What Bülow actually set down in words was this: “First after my acquaintance with the Tenth Symphony, alias Symphony No. 1, by Johannes Brahms, that is since six weeks ago, have I become so intractable and so hard against Bruch pieces and the like. I call Brahms’s first symphony the Tenth, not as though it should be put after the Ninth; I should put it between the Second and the ‘Eroica,’ just as I think by the First Symphony should be understood not the First of Beethoven but the one composed by Mozart which is known as the ‘Jupiter’.”
Symphony in D Major, No. 2, Op. 73
Having launched a first symphony, Brahms composed a second within a year. However, he kept the writing of it so secret that nobody, we are told, knew anything about it till it was completed. Then, when he did divulge the secret, he was very demure. In September, 1877, he wrote to Dr. Billroth of Vienna, who was a patron of music as well as an eminent surgeon: “I do not know whether I have a pretty symphony; I must inquire of skilled persons.” He meant Clara Schumann, Otto Dessoff, and Ernest Frank. Mme. Schumann recorded on September 19 that he had written out the first movement. Early in the following month he played it to her, as well as part of the finale.
Meanwhile he had delighted in mystifying his friends before letting them hear any of the work by describing it as gloomy and awesome and referring to its key as F minor instead of D major.

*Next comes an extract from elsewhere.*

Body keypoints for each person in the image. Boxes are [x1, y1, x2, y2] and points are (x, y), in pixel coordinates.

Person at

To Elisabeth von Herzogenberg he wrote in November, 1877: “The new symphony is merely a Sinfonie, and I shall not need to play it to you beforehand. You have only to sit down at the piano, put your small feet on the two pedals in turn, and strike the chord of F minor several times in succession, first in the treble, then in the bass, fortissimo and pianissimo, and you will gradually gain a vivid impression of my ‘latest’.” The day before the first performance he again wrote to Frau von Herzogenberg: “The orchestra here play my new symphony with crepe bands on their sleeves because of its dirge-like effect. It is to be printed with a black edge, too.” Such were Brahms’s little jokes.
When the symphony was actually performed in public, at a concert of the Vienna Philharmonic, under the direction of Hans Richter, Brahms’s friends found it anything but a lugubrious and forbidding composition. The date of that first performance, by the way, is variously given as December 20, 24, and 30, 1877, and January 10, 1878, of which December 30 is favored. The success with the audience at the première was progressive. If at first the response was lukewarm, when the Allegretto grazioso was reached there came an insistent demand that it be repeated, an encore which Richter granted.

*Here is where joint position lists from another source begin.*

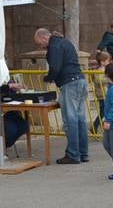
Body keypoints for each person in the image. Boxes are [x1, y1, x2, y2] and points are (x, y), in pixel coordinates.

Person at [35, 27, 88, 164]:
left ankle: (73, 154)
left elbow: (56, 67)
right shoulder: (64, 41)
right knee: (80, 119)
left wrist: (48, 77)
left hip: (69, 83)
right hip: (80, 81)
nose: (40, 46)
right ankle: (83, 153)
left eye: (39, 43)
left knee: (70, 121)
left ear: (44, 38)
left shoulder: (54, 46)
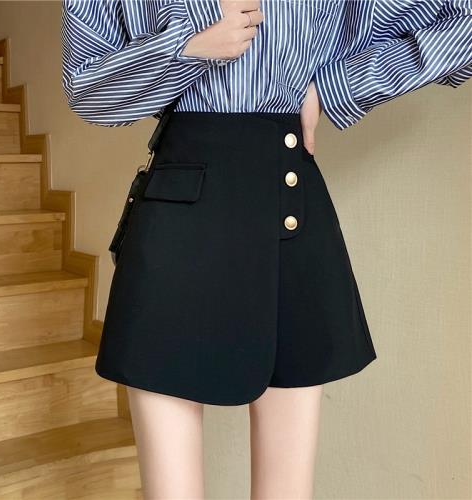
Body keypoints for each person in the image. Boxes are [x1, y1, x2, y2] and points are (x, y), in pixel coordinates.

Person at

Today the Second Symphony is usually regarded as lyrical, suave, even Mendelssohnian, a work of serenity and sweet peacefulness, bearing much the same relation to the austere, dramatic, and often tempestuous First Symphony that Beethoven’s “Pastoral” bears to the preceding Fifth, with its conflict between Man and Fate.

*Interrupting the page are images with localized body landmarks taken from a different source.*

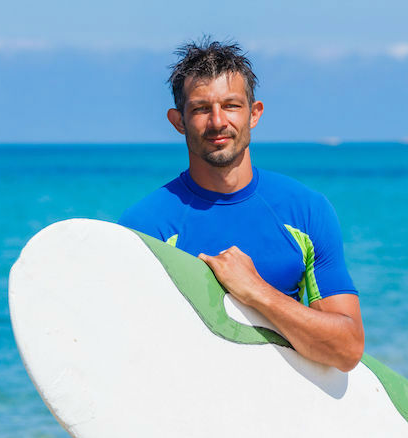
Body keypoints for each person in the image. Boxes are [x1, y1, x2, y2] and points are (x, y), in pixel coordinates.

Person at [119, 39, 364, 372]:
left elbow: (346, 349)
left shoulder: (306, 211)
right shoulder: (148, 225)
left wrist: (256, 291)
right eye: (201, 108)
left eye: (231, 105)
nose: (218, 121)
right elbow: (131, 350)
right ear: (178, 121)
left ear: (254, 113)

Still, not everybody views the D major symphony in quite this gentle light. Walter Niemann in his life of Brahms maintains that the D major is by no means a blameless, agreeable, cheerfully sunlit idyl. Nothing, he declares, could be further from the truth! He describes the period between the 1860’s and 1880’s as having a heart-rending pathos and a monumental grandeur as its artistic ideal. “Nowadays,” he goes on, “regarding things from a freer and less prejudiced point of view, we are fortunately able to detect far more clearly the often oppressive spiritual limitations, moodiness, and atmosphere of resignation in such pleasant, apparently cheerful, and anacreontic[!] works as Brahms’s Second Symphony.”
He points out that the Second, though nominally in the major, has a veiled, indetermined, Brahmsian major-minor character, hovering between the two modes. “Indeed,” he adds, “this undercurrent of tragedy in the Second Symphony, quiet and slight though it may be, is perceptible to a fine ear in every movement.” And he sums up the whole matter by putting down the Second Symphony as really a “great, wonderful, tragic idyl, as rich in sombre and subdued color as it is in brightness.” He even sees mysterious visions of Wagner, who was by no means a friend of Brahms, in the mystic woodland atmosphere of the work, recalling “Das Rheingold” and “Siegfried,” and in many sombre and even ghostly passages.
The opening movement (Allegro non troppo, D major, 3-4) is remarkable for the lyricism of its themes. After the so-called fundamental motive of the first measure (’cellos and double-basses), the melodious chief theme is given out by horns and woodwind.